This week’s challenge is another all-level challenge, but it’s an important one.
Working on weaknesses
None of us are perfect dancers. None of us ever will be perfect dancers (sorry to burst everyone’s bubble there…). And you know what, that’s OKAY!! Being perfect is a burden that too many of us attempt to carry and fail, and so we think of ourselves as failures and losers because we can’t hold up the unattainable. However, we don’t always need to stagger under all that weight. Of course, this doesn’t mean we should just all give up reaching for perfection because it is a goal none of us will ever attain. We can still strive for it, push ourselves, and reach the next level closer. This post, and another post I am working on, will cover some important issues about striving for improvement.
Dancers can be really hard on themselves, and I’m not immune. We watch our videos in horror, commenting on how awful that arm was, or “what was I thinking with that costume?” or “Geez, do I really have that many chins when I do a back bend?” We are all our own worst critics. None of this is very helpful, however, in improving our dance. Criticism rarely works. On the other hand, I’ve also heard of many dancers who never take classes or workshops, never video themselves, never analyze how well they are doing, and somehow still expect to morph into professional dancers. This isn’t helpful, either. You still need to work on improving yourself as a dancer.
So what’s the challenge?
Get a piece of paper and draw a line down the center of it. In the left column, write, “Things I need to work on” and in the right column, write, “Things I know I’m good at.” Now we are going to take a compassionate, but serious, look at ourselves and our dancing. Pick a song you absolutely love to dance to–whatever that may be–and video yourself. It doesn’t have to be professional, you don’t have to dance in front of your husband or friends, you don’t even have to do any special choreography for this. Just set the camera up on a shelf and dance in front of it. Dance the way you would dance if you were in a show, though (you could even put on a hip scarf and some lipstick if that helps), to make sure you dance your best.

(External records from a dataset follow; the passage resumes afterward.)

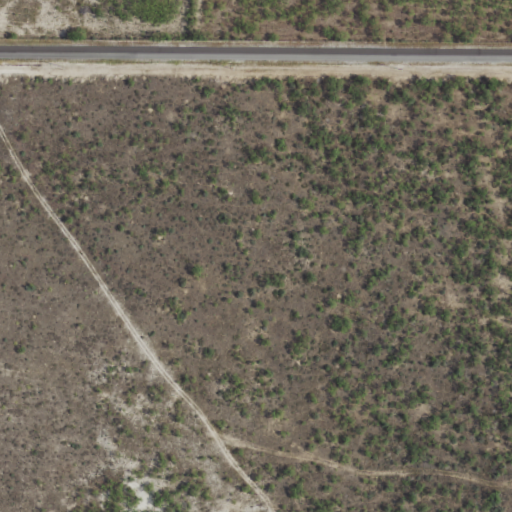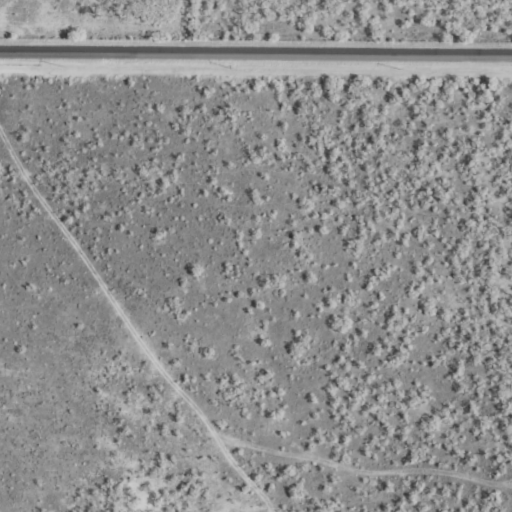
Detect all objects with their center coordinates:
road: (256, 16)
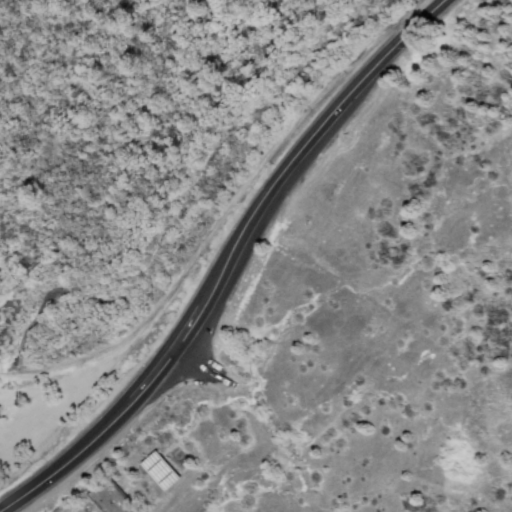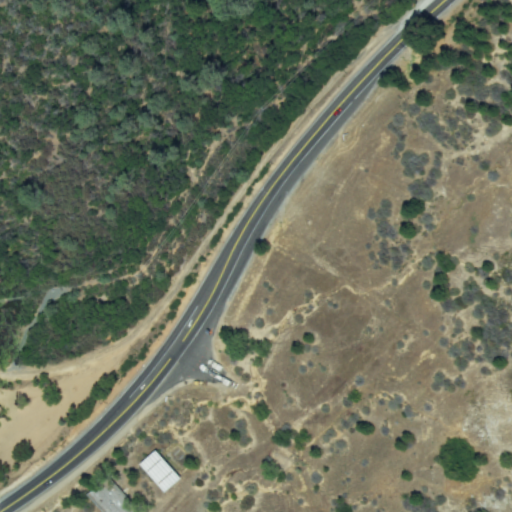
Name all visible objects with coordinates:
road: (224, 211)
road: (222, 258)
building: (155, 471)
building: (164, 472)
building: (107, 497)
building: (113, 498)
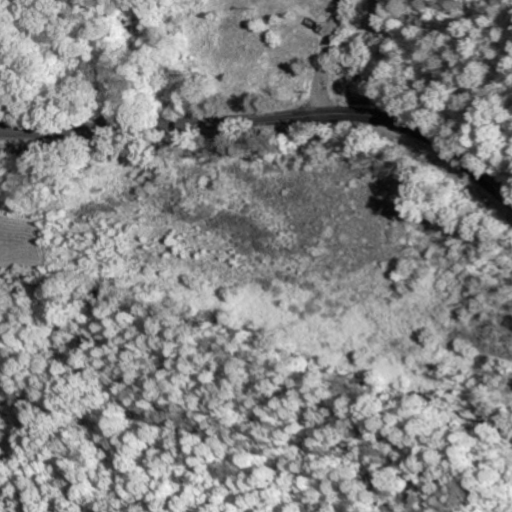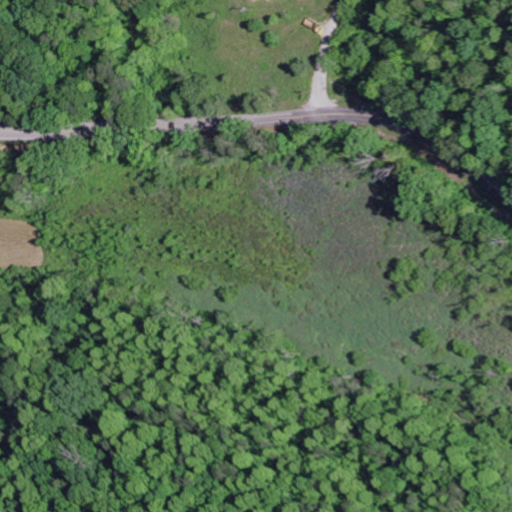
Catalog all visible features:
road: (322, 74)
road: (268, 119)
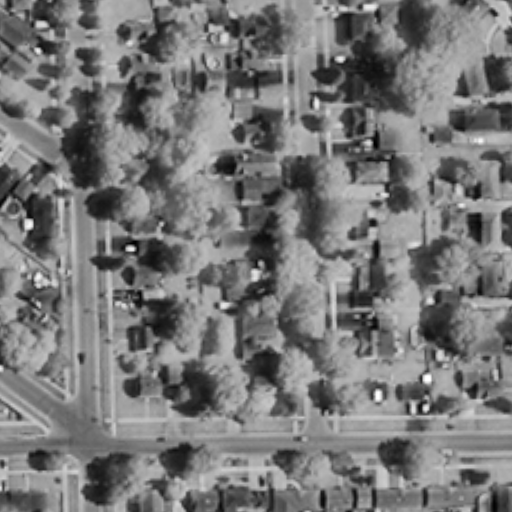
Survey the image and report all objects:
building: (16, 3)
building: (383, 12)
building: (463, 12)
building: (162, 13)
building: (215, 14)
building: (246, 26)
building: (353, 26)
building: (10, 29)
building: (135, 30)
building: (243, 58)
building: (10, 61)
building: (140, 75)
building: (467, 76)
building: (209, 78)
building: (355, 87)
building: (237, 108)
building: (473, 119)
building: (357, 121)
building: (139, 131)
building: (251, 131)
building: (438, 131)
road: (40, 137)
building: (382, 137)
building: (247, 163)
building: (364, 171)
building: (4, 175)
building: (144, 178)
building: (481, 178)
building: (19, 187)
building: (247, 187)
building: (437, 190)
building: (255, 215)
building: (453, 215)
building: (37, 216)
building: (139, 220)
road: (307, 221)
building: (359, 223)
building: (483, 231)
building: (225, 236)
building: (142, 245)
building: (384, 246)
road: (82, 255)
building: (256, 269)
building: (140, 272)
building: (477, 277)
building: (363, 283)
building: (21, 285)
building: (230, 292)
building: (445, 295)
building: (147, 296)
building: (165, 318)
building: (26, 325)
building: (250, 333)
building: (139, 337)
building: (373, 337)
building: (476, 337)
building: (170, 373)
building: (478, 381)
building: (258, 384)
building: (143, 385)
building: (368, 388)
building: (408, 389)
road: (46, 402)
road: (262, 414)
road: (256, 442)
road: (286, 463)
building: (445, 494)
building: (231, 495)
building: (393, 495)
building: (144, 497)
building: (254, 497)
building: (341, 497)
building: (502, 497)
building: (290, 498)
building: (198, 499)
building: (20, 500)
building: (441, 510)
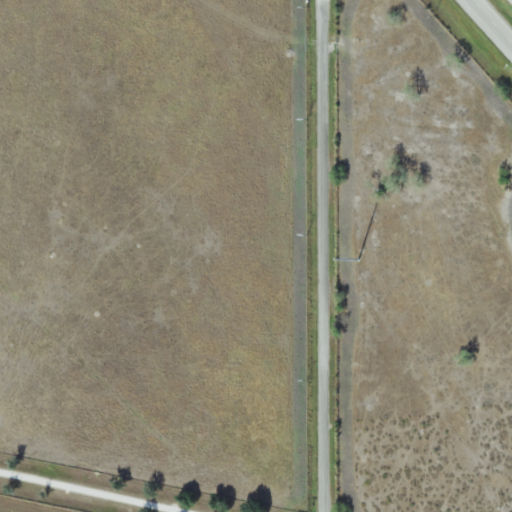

Now, sit down with the video and your piece of paper. Repeat this out loud: “I am going to be compassionate and helpful to my dancer-self.” This may seem silly, but saying it out loud may just help you fully realize that. Now watch your video. For everything you list as “something you need to work on,” write something in the “good at” column. I try to relate my two columns together.
Here’s an example:
Things I need to work on Things I know I’m good at
arms aren’t soft; too rigid hands look nice
figure 8s get lost in the middle figure 8s great on right side
Toes aren’t pointed good footwork
You may feel a little bummed about the left column, but that’s why we have the right column. It’s now a law: every time you read the left column, you MUST read the right column. Sure, you may have a lot to work on, but look at how much you do right! And keep this in mind: DON’T COMPARE YOURSELF TO OTHER DANCERS. Only look at yourself, and how YOU do. And another thing: if you have nothing in the left column, you may need to reexamine how you view yourself as a dancer. If you have nothing in the right column, you need to be more compassionate with yourself.
Here’s the challenge: pick ONE…just ONE…of the left column “problem areas” and work on it this week. Again, be compassionate. Whenever you feel down about how hard it is to keep your arms soft, just remember that your hands look great. Now take a deep breath and work on those arms! Keep this list handy; we’ll be using it again soon!